The Campaign Spot

Tragedy Spurs Action . . . Even if It’s Irrelevant to That Tragedy

Also in today’s Jolt, a rather skeptical look at the national impetus to “do something” after the Newtown massacre:

A Tragedy Spurs Us to Take Actions That Wouldn’t Have Stopped That Tragedy

So I realize I should be outraged by Obama introducing 23 executive actions on gun violence, but . . . this is pretty much what we all expected, isn’t it?

A friend who’s more gun-control minded asked me what I thought of the various proposals being put forth. I pointed out that almost none of the proposals would have made one bit of difference had they been in effect when the Newtown shooting occurred, suggesting that the purpose of the proposals was to make lawmakers and the public feel good about themselves, not to actually make it impossible for such a horrific event to occur again. In the end, there’s not really a law that can prevent a woman from having such terrible judgment that she keeps dangerous weapons and a deeply disturbed son in the same house, short of absolute and total national confiscation of all firearms in private hands — a draconian step that the gun control crowd insists they don’t really want.

Among his “executive actions”: “Nominate an ATF director.” That’s not an executive action, that’s a reminder you write to yourself on a Post-It note.

Assault Weapons Ban? It was in effect during the Columbine massacre.

Extended magazine ban? You’ll recall my brief flirtation with the idea. I’m now pretty dissuaded that it would have much of an impact on future mass shootings, since A) a shooter can reload within a few seconds, with just a bit of practice; B) most shooters in these cases carry more than one gun, so they’ll be able to inflict quite a bit of mayhem before needing to reload; C) there are already plenty of these magazines out on the market, and no one’s seriously called for confiscating them all; and D) you can manufacture them yourselves with 3-D printers, so you’ll never be able to really shut down production of them.

Would smaller-capacity clips mean fewer fired shots before someone was able to intervene? Maybe, on the margins. But let’s not fool ourselves about the impact we’re talking about with this change. A gunman who brings two guns with the 10-round magazines the president wants to require can still fire 20 shots before that first several-second reloading pause; in a school, park, college campus, shopping mall, or other public place with a lot of unarmed potential victims, that’s a lot of potential death and injury.

On Obama’s list is “Launch a national dialogue led by Secretaries Sebelius and Duncan on mental health.” Note that the Newtown gunman had no criminal record and had not been ruled mentally ill by a judge, meaning he would not have shown up in the National Instant Criminal Background Check System. (He did try to purchase a rifle before the massacre but left the store without purchasing because he did not want to wait the two weeks required under Connecticut law.) Remember, despite a considerable history of odd behavior, the Tucson gunman was never legally declared mentally ill or a threat to himself or others. (After he was suspended from Pima Community College, the school said he could not be readmitted without “clearance from a mental health official.”)

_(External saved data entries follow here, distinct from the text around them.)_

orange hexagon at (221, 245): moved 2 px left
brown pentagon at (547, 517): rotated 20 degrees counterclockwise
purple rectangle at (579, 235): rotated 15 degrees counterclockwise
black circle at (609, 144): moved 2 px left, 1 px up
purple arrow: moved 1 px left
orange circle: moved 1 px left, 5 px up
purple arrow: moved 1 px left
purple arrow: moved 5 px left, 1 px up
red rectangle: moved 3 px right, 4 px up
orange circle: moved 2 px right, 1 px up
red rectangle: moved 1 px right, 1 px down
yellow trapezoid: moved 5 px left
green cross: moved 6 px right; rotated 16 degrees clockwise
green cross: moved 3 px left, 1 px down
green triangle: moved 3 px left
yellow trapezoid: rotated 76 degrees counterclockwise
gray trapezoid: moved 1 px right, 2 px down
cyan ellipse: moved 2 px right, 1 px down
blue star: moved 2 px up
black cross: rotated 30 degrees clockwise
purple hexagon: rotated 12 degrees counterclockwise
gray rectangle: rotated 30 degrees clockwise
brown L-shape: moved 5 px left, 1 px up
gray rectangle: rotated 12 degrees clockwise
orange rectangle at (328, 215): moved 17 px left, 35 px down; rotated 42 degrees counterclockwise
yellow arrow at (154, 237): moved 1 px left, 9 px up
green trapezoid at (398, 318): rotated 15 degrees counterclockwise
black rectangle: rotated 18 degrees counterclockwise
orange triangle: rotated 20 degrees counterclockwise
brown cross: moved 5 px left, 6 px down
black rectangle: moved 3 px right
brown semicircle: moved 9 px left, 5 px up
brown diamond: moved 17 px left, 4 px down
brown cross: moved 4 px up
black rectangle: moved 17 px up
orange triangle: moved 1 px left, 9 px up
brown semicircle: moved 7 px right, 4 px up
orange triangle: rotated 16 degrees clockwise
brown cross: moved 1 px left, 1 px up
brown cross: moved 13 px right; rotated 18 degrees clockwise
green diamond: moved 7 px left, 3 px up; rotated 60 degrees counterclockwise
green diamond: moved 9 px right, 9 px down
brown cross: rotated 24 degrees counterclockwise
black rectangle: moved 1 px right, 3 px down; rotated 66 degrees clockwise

I will be surprised if the “tighten our mental-health records” talk doesn’t lead to a much lower threshold to be declared “mentally ill” and unfit to own a firearm. And whatever that new, lower, more vague and arbitrary threshold is, I’ll bet it makes troubled individuals — or even not-so-troubled individuals — even more reticent to see a therapist, psychologist, or other mental health professional.

But hey, at least the politicians get to say that they “did something.”